The orthogonal vector that maximizes the sum of squares:

$$(\mathbf{u}_1^\top\mathbf{Y})^\top(\mathbf{u}_1^\top\mathbf{Y})$$

$\mathbf{u}_1^\top\mathbf{Y}$ is referred to as the first PC. The weights $\mathbf{u}$ used to obtain this PC are referred to as the loadings. Using the language of rotations, it is also referred to as the direction of the first PC, which are the new coordinates.

To obtain the second PC, we repeat the exercise above, but for the residuals:

$$\mathbf{r} = \mathbf{Y} - \mathbf{u}_1^\top \mathbf{Yv}_1 $$

The second PC is the vector with the following properties:

$$ \mathbf{v}_2^\top \mathbf{v}_2=1$$

$$ \mathbf{v}_2^\top \mathbf{v}_1=0$$

and maximizes $(\mathbf{rv}_2)^\top \mathbf{rv}_2$.

When $Y$ is $N \times m$ we repeat to find 3rd, 4th, ..., m-th PCs.

prcomp

We have shown how to obtain PCs using the SVD. However, R has a function specifically designed to find the principal components.
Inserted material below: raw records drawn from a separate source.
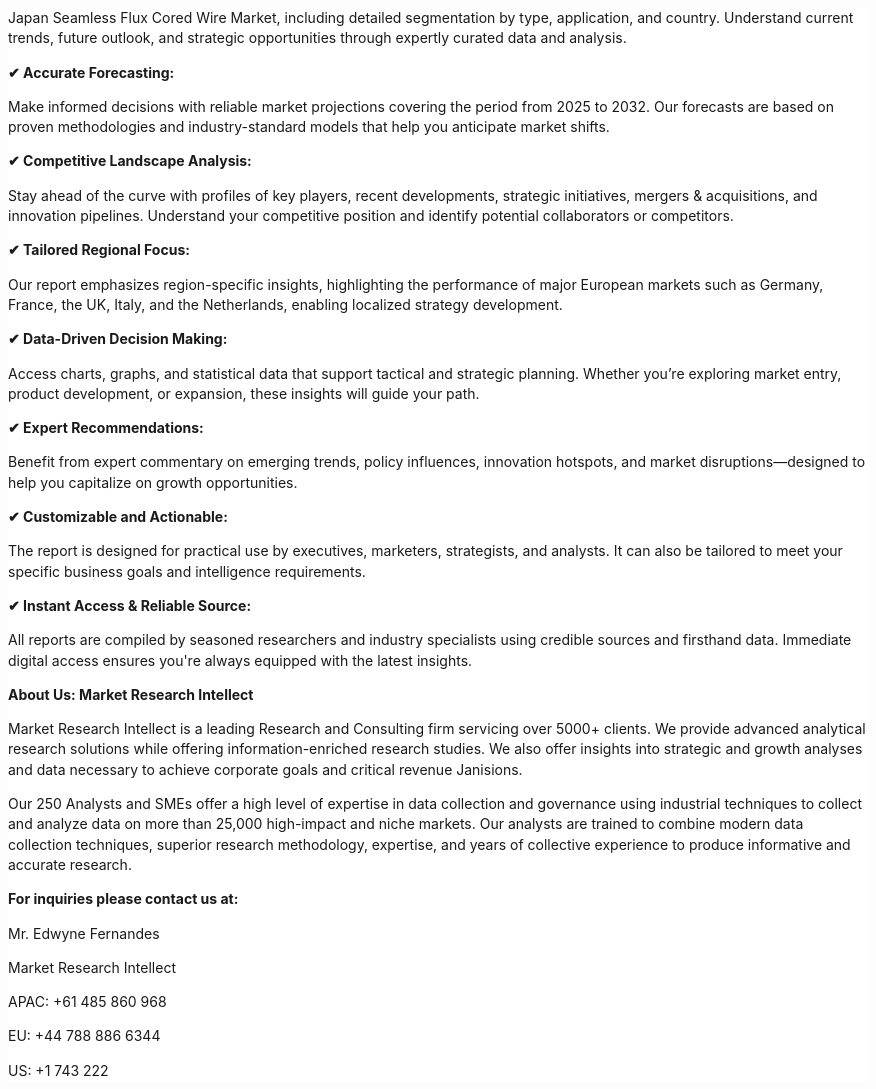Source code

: Japan Seamless Flux Cored Wire Market, including detailed segmentation by type, application, and country. Understand current trends, future outlook, and strategic opportunities through expertly curated data and analysis.</p><p><strong>✔ Accurate Forecasting:</strong></p><p>Make informed decisions with reliable market projections covering the period from 2025 to 2032. Our forecasts are based on proven methodologies and industry-standard models that help you anticipate market shifts.</p><p><strong>✔ Competitive Landscape Analysis:</strong></p><p>Stay ahead of the curve with profiles of key players, recent developments, strategic initiatives, mergers &amp; acquisitions, and innovation pipelines. Understand your competitive position and identify potential collaborators or competitors.</p><p><strong>✔ Tailored Regional Focus:</strong></p><p>Our report emphasizes region-specific insights, highlighting the performance of major European markets such as Germany, France, the UK, Italy, and the Netherlands, enabling localized strategy development.</p><p><strong>✔ Data-Driven Decision Making:</strong></p><p>Access charts, graphs, and statistical data that support tactical and strategic planning. Whether you&rsquo;re exploring market entry, product development, or expansion, these insights will guide your path.</p><p><strong>✔ Expert Recommendations:</strong></p><p>Benefit from expert commentary on emerging trends, policy influences, innovation hotspots, and market disruptions&mdash;designed to help you capitalize on growth opportunities.</p><p><strong>✔ Customizable and Actionable:</strong></p><p>The report is designed for practical use by executives, marketers, strategists, and analysts. It can also be tailored to meet your specific business goals and intelligence requirements.</p><p><strong>✔ Instant Access &amp; Reliable Source:</strong></p><p>All reports are compiled by seasoned researchers and industry specialists using credible sources and firsthand data. Immediate digital access ensures you're always equipped with the latest insights.</p><p><strong><span class="font-[700]">About Us: Market Research Intellect</span></strong></p><p><span class="">Market Research Intellect is a leading Research and Consulting firm servicing over 5000+ clients. We provide advanced analytical research solutions while offering information-enriched research studies.&nbsp;</span>We also offer insights into strategic and growth analyses and data necessary to achieve corporate goals and critical revenue Janisions.</p><p><span class="">Our 250 Analysts and SMEs offer a high level of expertise in data collection and governance using industrial techniques to collect and analyze data on more than 25,000 high-impact and niche markets. Our analysts are trained to combine modern data collection techniques, superior research methodology, expertise, and years of collective experience to produce informative and accurate research.</span></p><p><strong>For inquiries please contact us at:</strong></p><p>Mr. Edwyne Fernandes</p><p>Market Research Intellect</p><p>APAC: +61 485 860 968</p><p>EU: +44 788 886 6344</p><p>US: +1 743 222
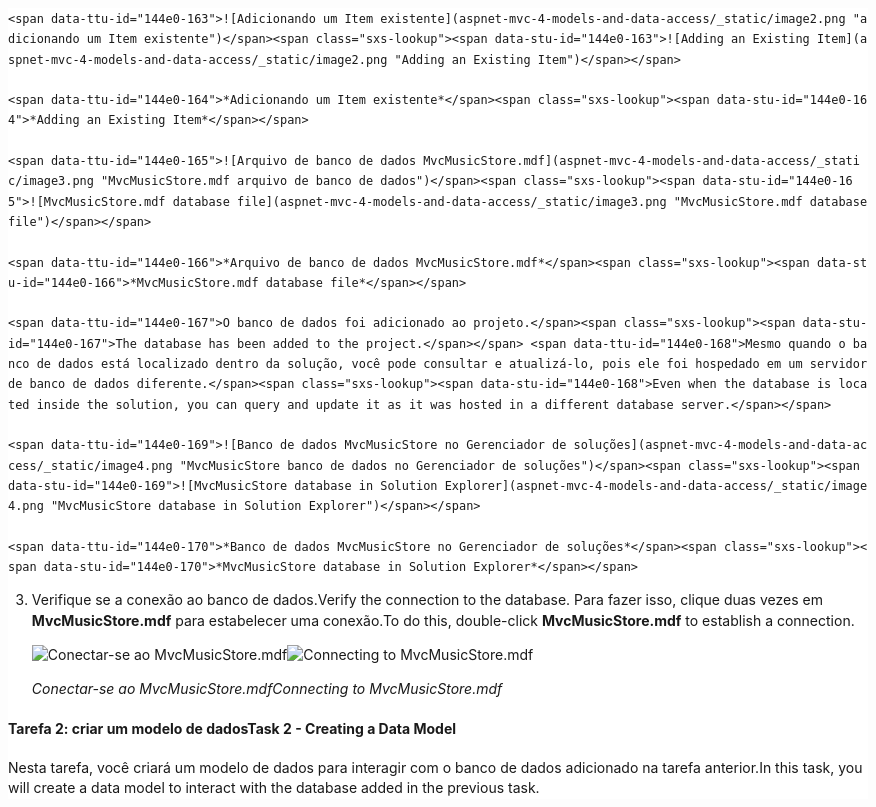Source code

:     <span data-ttu-id="144e0-163">![Adicionando um Item existente](aspnet-mvc-4-models-and-data-access/_static/image2.png "adicionando um Item existente")</span><span class="sxs-lookup"><span data-stu-id="144e0-163">![Adding an Existing Item](aspnet-mvc-4-models-and-data-access/_static/image2.png "Adding an Existing Item")</span></span>

    <span data-ttu-id="144e0-164">*Adicionando um Item existente*</span><span class="sxs-lookup"><span data-stu-id="144e0-164">*Adding an Existing Item*</span></span>

    <span data-ttu-id="144e0-165">![Arquivo de banco de dados MvcMusicStore.mdf](aspnet-mvc-4-models-and-data-access/_static/image3.png "MvcMusicStore.mdf arquivo de banco de dados")</span><span class="sxs-lookup"><span data-stu-id="144e0-165">![MvcMusicStore.mdf database file](aspnet-mvc-4-models-and-data-access/_static/image3.png "MvcMusicStore.mdf database file")</span></span>

    <span data-ttu-id="144e0-166">*Arquivo de banco de dados MvcMusicStore.mdf*</span><span class="sxs-lookup"><span data-stu-id="144e0-166">*MvcMusicStore.mdf database file*</span></span>

    <span data-ttu-id="144e0-167">O banco de dados foi adicionado ao projeto.</span><span class="sxs-lookup"><span data-stu-id="144e0-167">The database has been added to the project.</span></span> <span data-ttu-id="144e0-168">Mesmo quando o banco de dados está localizado dentro da solução, você pode consultar e atualizá-lo, pois ele foi hospedado em um servidor de banco de dados diferente.</span><span class="sxs-lookup"><span data-stu-id="144e0-168">Even when the database is located inside the solution, you can query and update it as it was hosted in a different database server.</span></span>

    <span data-ttu-id="144e0-169">![Banco de dados MvcMusicStore no Gerenciador de soluções](aspnet-mvc-4-models-and-data-access/_static/image4.png "MvcMusicStore banco de dados no Gerenciador de soluções")</span><span class="sxs-lookup"><span data-stu-id="144e0-169">![MvcMusicStore database in Solution Explorer](aspnet-mvc-4-models-and-data-access/_static/image4.png "MvcMusicStore database in Solution Explorer")</span></span>

    <span data-ttu-id="144e0-170">*Banco de dados MvcMusicStore no Gerenciador de soluções*</span><span class="sxs-lookup"><span data-stu-id="144e0-170">*MvcMusicStore database in Solution Explorer*</span></span>
3. <span data-ttu-id="144e0-171">Verifique se a conexão ao banco de dados.</span><span class="sxs-lookup"><span data-stu-id="144e0-171">Verify the connection to the database.</span></span> <span data-ttu-id="144e0-172">Para fazer isso, clique duas vezes em **MvcMusicStore.mdf** para estabelecer uma conexão.</span><span class="sxs-lookup"><span data-stu-id="144e0-172">To do this, double-click **MvcMusicStore.mdf** to establish a connection.</span></span>

    <span data-ttu-id="144e0-173">![Conectar-se ao MvcMusicStore.mdf](aspnet-mvc-4-models-and-data-access/_static/image5.png "conectar-se ao MvcMusicStore.mdf")</span><span class="sxs-lookup"><span data-stu-id="144e0-173">![Connecting to MvcMusicStore.mdf](aspnet-mvc-4-models-and-data-access/_static/image5.png "Connecting to MvcMusicStore.mdf")</span></span>

    <span data-ttu-id="144e0-174">*Conectar-se ao MvcMusicStore.mdf*</span><span class="sxs-lookup"><span data-stu-id="144e0-174">*Connecting to MvcMusicStore.mdf*</span></span>

<a id="Ex1Task2"></a>

<a id="Task_2_-_Creating_a_Data_Model"></a>
#### <a name="task-2---creating-a-data-model"></a><span data-ttu-id="144e0-175">Tarefa 2: criar um modelo de dados</span><span class="sxs-lookup"><span data-stu-id="144e0-175">Task 2 - Creating a Data Model</span></span>

<span data-ttu-id="144e0-176">Nesta tarefa, você criará um modelo de dados para interagir com o banco de dados adicionado na tarefa anterior.</span><span class="sxs-lookup"><span data-stu-id="144e0-176">In this task, you will create a data model to interact with the database added in the previous task.</span></span>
In this case, the data is centered by default. The following function:

pc <- prcomp( t(Y) )

produces the same results as the SVD up to arbitrary sign flips:

s <- svd( Y - rowMeans(Y) )
mypar(1,2)
for(i in 1:nrow(Y) ){
  plot(pc$x[,i], s$d[i]*s$v[,i])
}

The loadings can be found this way:

pc$rotation

which are equivalent (up to a sign flip) to:

s$u

The equivalent of the variance explained is included in the:

pc$sdev

component.

We take the transpose of Y because prcomp assumes the previously discussed ordering: units/samples in row and features in columns.